Monsieur le ministre de l'Education,
Monsieur le Recteur,
Mesdames, messieurs,
Mes chers amis,
Je viens à l'instant d'achever, dans le parc de Kalemegdan, un moment riche en émotion. Là, aux côtés d'Aleksandar VUCIC, j'ai souhaité rendre hommage à la fraternité d'armes qui, au travers du temps, unit la France et la Serbie.
Aussi surprenant que cela puisse vous paraître, il y a un lien entre le monument de Kalemegdan et notre rencontre ici, dans cette prestigieuse Université de Belgrade. Vous le savez peut-être : le monument en reconnaissance à la France a été érigé à l'initiative d'anciens élèves et étudiants serbes, ceux-là mêmes qui avaient étudié en France au lendemain de la Première guerre mondiale.
C'est à cette époque que, grâce au grand nombre de jeunes serbes venus étudier en France, une longue histoire d'échanges universitaires est née ; une longue histoire aussi d'amitié entre les jeunesses de nos deux pays.
C'est à ce moment qu'a été créé le premier Institut français, ici-même, à l'université de Belgrade, et il annonçait déjà celui que vous connaissez aujourd'hui, rue Zmaj Jovina [Zmaï Yovina]. En cette année de commémoration, le grand dessinateur Jacques TARDI, qui y est actuellement exposé, offre au public belgradois un regard nouveau et saisissant sur la Grande Guerre.
Cette tradition d'échanges entre nos deux pays s'est poursuivie jusqu'à nos jours. Tout d'abord, par la présence d'étudiants serbes dans les universités françaises et par l'existence, ici, à Belgrade, de l'école française et de classes bilingues dans les lycées du pays. Ensuite, par des mobilités et une curiosité de plus en plus marqués de la part de nos jeunes Français à l'égard de la Serbie. Et je sais qu'ils en reviennent enthousiastes.
Mes chers amis,
A Kalemegdan, nous avons évoqué la force de notre mémoire commune.
Elle fait la solidité de notre amitié et elle annonce l'avenir. C'est pourquoi j'ai tenu à ce que l'Ode à la joie, l'hymne européen, soit joué. Son interprétation fut très émouvante. D'autant plus émouvante que j'ai l'intime conviction que dans un avenir prochain, il deviendra un hymne commun.
Cet avenir vous appartient, jeunes de Serbie. Et en m'adressant à vous, je mesure tout le poids du passé récent ; de ce conflit meurtrier qui, il y a encore quelques années, a resurgi d'un passé que l'on croyait oublié.
Je m'adresse à vous qui serez à jamais marqués par ces moments qui ont vu les missiles s'abattre sur Belgrade, le canon tonner au Kosovo, et des milliers de civils être jetés sur les routes de l'exode.
Je m'adresse à vous qui avez donc cette responsabilité - peut-être la plus difficile qui soit : ne pas oublier, ne rien oublier du passé, mais savoir aussi avancer. Et alors, dans quelques années, vous pourrez vous retourner et dire à vos enfants : voici ce que nous avons réalisé, voici le chemin que la Serbie a parcouru !

#### Consigne
Selon le discours, à l'initiative de qui le monument en reconnaissance à la France a-t-il été érigé ? Les lignes ne sont pas nécessaires pour répondre.

#### Données fournies
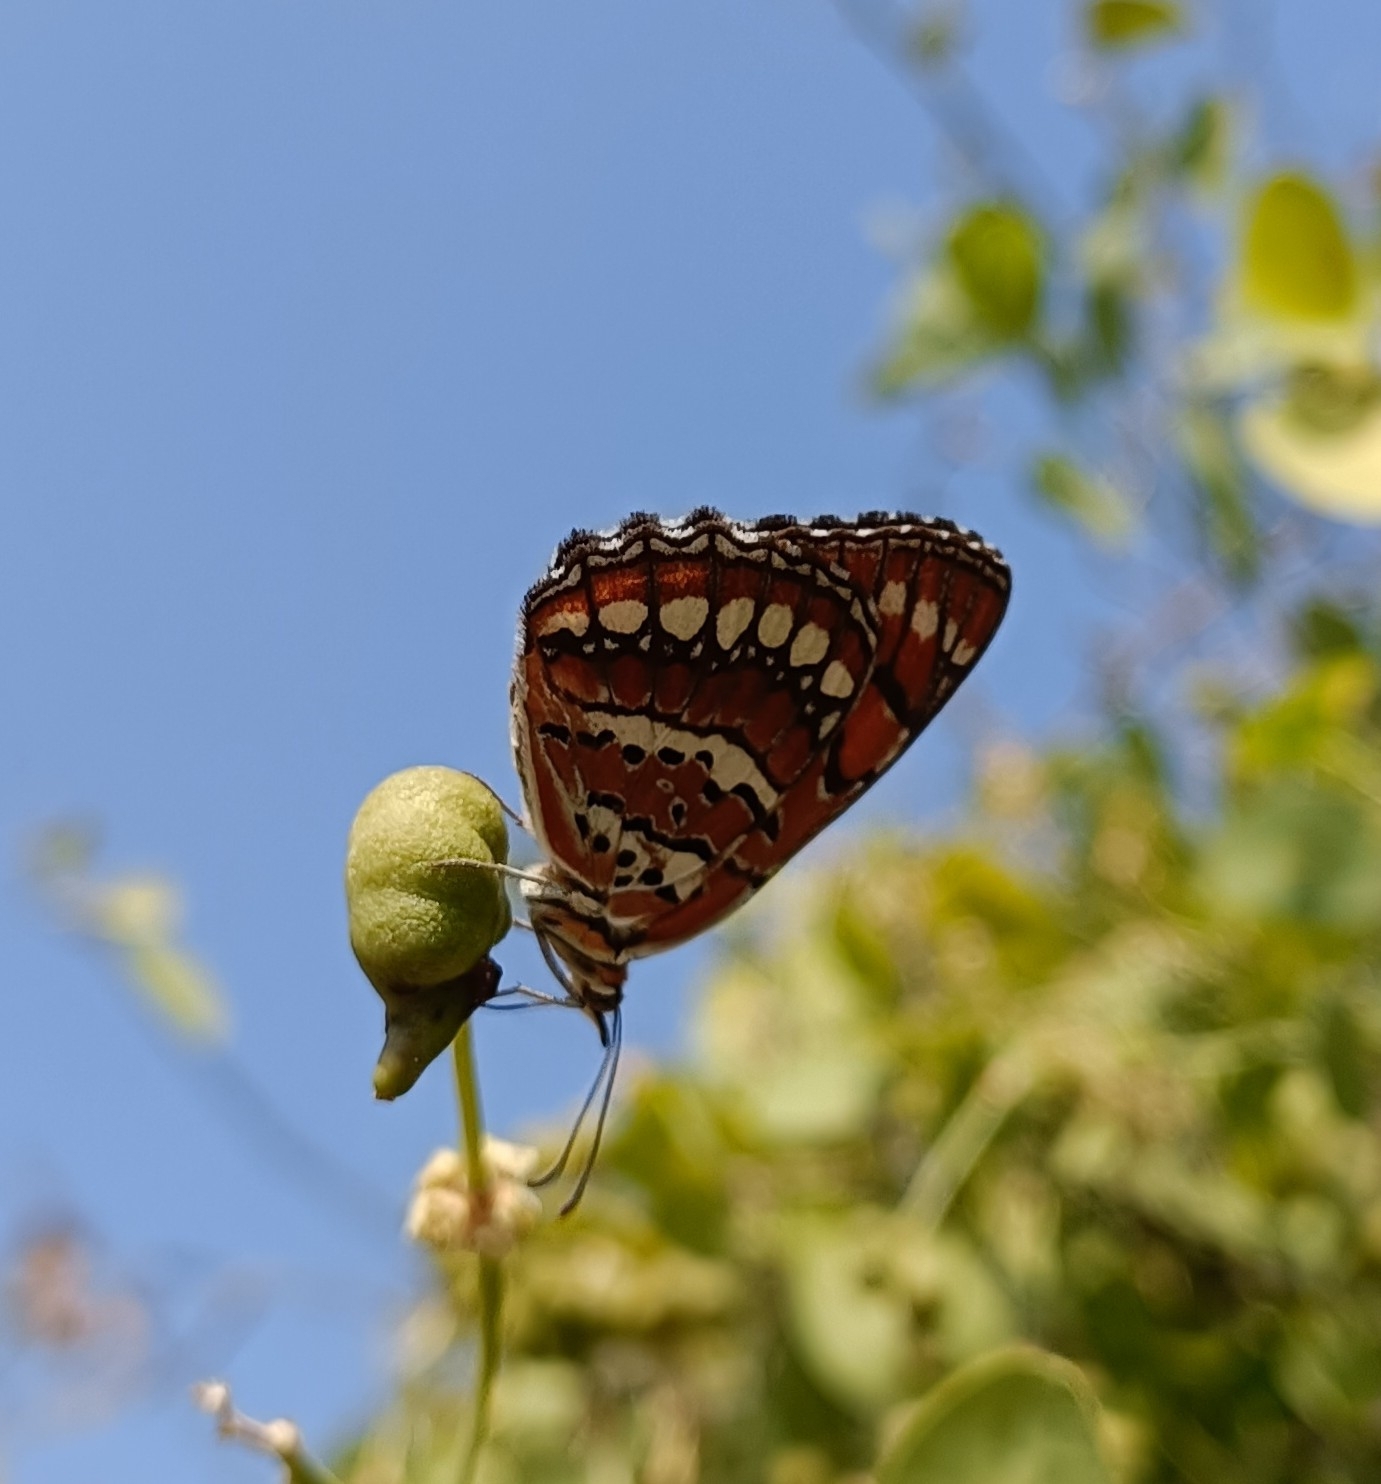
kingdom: Animalia
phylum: Arthropoda
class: Insecta
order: Lepidoptera
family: Nymphalidae
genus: Byblia
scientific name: Byblia ilithyia
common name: Spotted joker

#### Réponse attendue
À l'initiative d'anciens élèves et étudiants serbes qui avaient étudié en France au lendemain de la Première guerre mondiale.